** To-do item **
List every line of the items below that contains the string "were". Matching is case-sensitive.

** Data extract **
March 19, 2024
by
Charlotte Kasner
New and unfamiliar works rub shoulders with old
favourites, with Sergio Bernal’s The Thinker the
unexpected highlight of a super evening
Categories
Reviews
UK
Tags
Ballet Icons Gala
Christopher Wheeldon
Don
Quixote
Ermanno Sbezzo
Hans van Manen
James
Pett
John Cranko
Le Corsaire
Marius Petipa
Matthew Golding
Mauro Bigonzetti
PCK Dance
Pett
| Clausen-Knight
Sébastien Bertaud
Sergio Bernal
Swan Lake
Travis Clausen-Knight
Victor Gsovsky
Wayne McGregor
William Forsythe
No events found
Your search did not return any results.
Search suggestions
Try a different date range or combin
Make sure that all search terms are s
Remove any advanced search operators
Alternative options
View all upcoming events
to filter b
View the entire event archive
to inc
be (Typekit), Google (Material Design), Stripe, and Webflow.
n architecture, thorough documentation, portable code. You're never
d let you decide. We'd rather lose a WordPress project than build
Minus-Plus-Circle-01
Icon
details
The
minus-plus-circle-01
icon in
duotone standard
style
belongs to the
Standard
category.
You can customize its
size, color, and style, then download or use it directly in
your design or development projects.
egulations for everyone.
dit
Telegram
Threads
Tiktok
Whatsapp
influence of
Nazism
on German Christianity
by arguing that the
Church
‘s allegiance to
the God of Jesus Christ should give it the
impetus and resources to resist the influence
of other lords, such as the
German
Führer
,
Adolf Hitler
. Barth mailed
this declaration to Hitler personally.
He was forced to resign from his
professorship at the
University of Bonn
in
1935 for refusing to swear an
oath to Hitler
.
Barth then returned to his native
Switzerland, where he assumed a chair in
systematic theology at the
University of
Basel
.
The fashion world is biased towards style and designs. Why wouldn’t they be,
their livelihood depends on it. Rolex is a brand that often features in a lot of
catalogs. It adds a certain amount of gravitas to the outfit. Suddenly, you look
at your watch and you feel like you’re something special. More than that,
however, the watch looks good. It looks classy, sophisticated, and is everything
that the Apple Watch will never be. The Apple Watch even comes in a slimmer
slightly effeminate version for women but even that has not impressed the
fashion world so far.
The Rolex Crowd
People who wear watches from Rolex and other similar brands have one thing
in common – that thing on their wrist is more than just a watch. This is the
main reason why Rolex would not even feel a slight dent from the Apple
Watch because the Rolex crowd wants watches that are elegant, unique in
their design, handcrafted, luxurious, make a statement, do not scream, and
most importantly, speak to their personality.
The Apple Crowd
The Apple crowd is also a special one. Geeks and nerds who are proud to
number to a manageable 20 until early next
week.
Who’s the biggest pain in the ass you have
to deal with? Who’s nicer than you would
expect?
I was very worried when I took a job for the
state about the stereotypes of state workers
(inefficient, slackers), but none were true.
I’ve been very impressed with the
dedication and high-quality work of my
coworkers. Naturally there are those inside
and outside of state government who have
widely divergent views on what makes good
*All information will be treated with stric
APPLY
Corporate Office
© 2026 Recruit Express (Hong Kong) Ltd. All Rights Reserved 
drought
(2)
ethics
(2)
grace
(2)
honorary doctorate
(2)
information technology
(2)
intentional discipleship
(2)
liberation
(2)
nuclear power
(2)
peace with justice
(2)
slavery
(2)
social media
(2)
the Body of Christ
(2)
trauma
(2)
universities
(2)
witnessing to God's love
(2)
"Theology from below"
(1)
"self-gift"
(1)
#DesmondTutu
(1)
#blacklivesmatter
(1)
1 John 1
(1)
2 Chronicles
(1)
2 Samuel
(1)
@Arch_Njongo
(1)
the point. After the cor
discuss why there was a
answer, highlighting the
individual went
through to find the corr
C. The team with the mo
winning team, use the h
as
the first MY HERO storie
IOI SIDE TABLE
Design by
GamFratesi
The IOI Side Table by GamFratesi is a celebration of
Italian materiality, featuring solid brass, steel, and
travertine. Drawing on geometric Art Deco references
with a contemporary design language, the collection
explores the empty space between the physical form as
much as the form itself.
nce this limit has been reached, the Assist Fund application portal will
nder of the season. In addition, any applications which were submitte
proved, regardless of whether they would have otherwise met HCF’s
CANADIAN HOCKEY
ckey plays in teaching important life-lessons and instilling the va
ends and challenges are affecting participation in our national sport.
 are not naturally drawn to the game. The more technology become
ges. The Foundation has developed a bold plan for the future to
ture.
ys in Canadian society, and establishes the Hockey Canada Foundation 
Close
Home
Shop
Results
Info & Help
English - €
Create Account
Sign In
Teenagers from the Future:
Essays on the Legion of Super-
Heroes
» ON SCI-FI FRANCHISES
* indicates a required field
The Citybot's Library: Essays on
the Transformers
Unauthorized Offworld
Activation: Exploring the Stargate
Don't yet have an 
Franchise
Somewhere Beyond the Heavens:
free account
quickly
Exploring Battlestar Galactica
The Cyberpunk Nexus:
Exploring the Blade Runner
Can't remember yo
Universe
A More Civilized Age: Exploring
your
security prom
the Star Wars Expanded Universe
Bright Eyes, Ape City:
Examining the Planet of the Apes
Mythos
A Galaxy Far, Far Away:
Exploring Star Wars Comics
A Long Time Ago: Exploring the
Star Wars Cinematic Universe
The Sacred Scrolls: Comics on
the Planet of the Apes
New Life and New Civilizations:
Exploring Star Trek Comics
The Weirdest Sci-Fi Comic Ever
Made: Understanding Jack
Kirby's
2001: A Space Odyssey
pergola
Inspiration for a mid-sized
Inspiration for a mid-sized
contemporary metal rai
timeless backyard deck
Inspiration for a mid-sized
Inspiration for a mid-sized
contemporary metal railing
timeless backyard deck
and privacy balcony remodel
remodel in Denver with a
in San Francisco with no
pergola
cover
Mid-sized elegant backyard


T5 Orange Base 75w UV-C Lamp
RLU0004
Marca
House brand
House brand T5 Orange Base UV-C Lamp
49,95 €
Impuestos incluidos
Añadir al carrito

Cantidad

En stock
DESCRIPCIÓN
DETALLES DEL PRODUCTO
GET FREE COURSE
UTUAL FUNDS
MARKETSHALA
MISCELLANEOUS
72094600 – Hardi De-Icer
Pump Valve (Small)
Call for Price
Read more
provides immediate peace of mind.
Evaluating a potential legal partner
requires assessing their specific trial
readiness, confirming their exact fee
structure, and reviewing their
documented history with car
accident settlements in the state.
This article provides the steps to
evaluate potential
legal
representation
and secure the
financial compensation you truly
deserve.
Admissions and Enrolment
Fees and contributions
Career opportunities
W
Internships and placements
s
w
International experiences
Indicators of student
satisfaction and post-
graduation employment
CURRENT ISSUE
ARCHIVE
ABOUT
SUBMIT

** Result of this exercise **
(inefficient, slackers), but none were true.
nder of the season. In addition, any applications which were submitte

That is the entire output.